Nandu Singh, a farmer in Sitapur, Uttar Pradesh, said, “I’ve already invested Rs 25 lakh into building a polyhouse and greenhouse for cultivating gerbera, rose and lily which I can’t just do away with.”

He said, “I can only grow muskmelon and capsicum in these polyhouses which are also selling for a low price of only Rs 10-20/kg.
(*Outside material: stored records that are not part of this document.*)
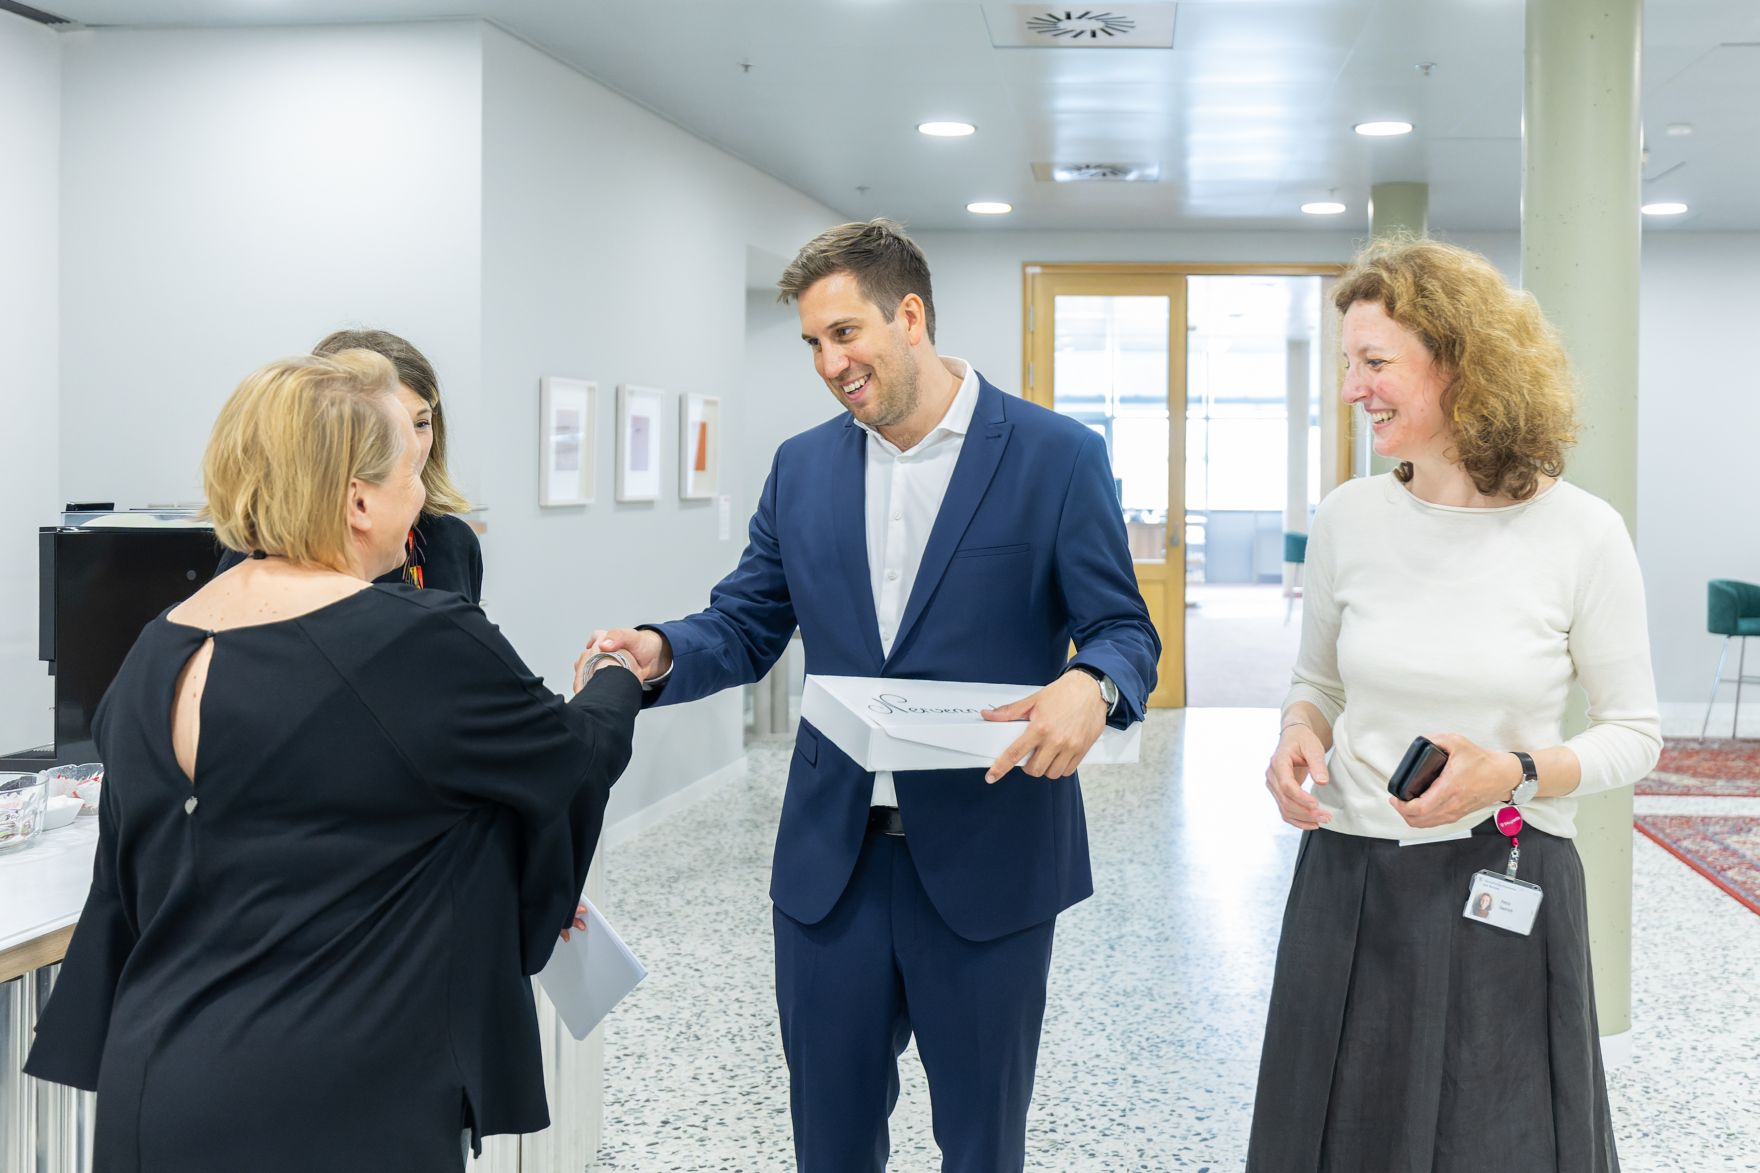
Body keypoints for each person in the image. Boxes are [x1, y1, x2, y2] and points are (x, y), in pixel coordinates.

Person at [581, 218, 1159, 1172]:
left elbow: (1124, 628)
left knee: (981, 1146)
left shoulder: (1055, 457)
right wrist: (656, 651)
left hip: (989, 862)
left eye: (845, 333)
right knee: (831, 1145)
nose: (829, 362)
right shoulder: (803, 467)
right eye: (812, 342)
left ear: (911, 316)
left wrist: (1092, 686)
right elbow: (746, 621)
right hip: (831, 870)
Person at [25, 351, 646, 1172]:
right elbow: (569, 759)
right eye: (409, 471)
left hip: (157, 1084)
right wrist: (618, 679)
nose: (422, 493)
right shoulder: (422, 641)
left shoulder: (155, 645)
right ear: (358, 497)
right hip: (346, 1091)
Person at [1249, 237, 1662, 1173]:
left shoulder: (1581, 534)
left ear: (1463, 362)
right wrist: (1296, 735)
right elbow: (1317, 682)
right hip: (1348, 877)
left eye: (1377, 362)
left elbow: (1635, 733)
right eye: (1348, 362)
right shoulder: (1349, 517)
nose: (1354, 386)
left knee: (1493, 1140)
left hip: (1502, 878)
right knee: (1334, 1134)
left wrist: (1513, 770)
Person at [216, 328, 483, 602]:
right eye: (387, 429)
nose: (411, 447)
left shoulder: (456, 542)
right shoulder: (266, 553)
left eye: (421, 424)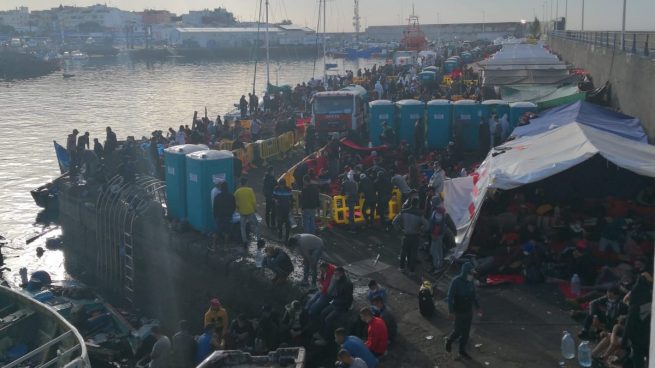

But at least I will earn something rather than nothing by still cultivating these flowers.”

Experts agree too that with business prospects looking bleak for floriculturists due to the pandemic, they must better shift to cultivate fruits and vegetables for survival.

“The silver lining for flower farmers to switch over to fruit and vegetable farming is that post Covid-19, more and more people will consume fruits and vegetables to improve their immunity and this will give farmers decent profits,” said Arabinda Kumar Padhee, director of country relations and business affairs, International Crops Research Institute for the Semi-Arid Tropics, Hyderabad.

“Flower farmers also have an entrepreneurial advantage as they improvise for supply chain and take the risk in cultivating new crops so they can adjust to cultivate fruits and vegetables as per the local demands,” added Padhee.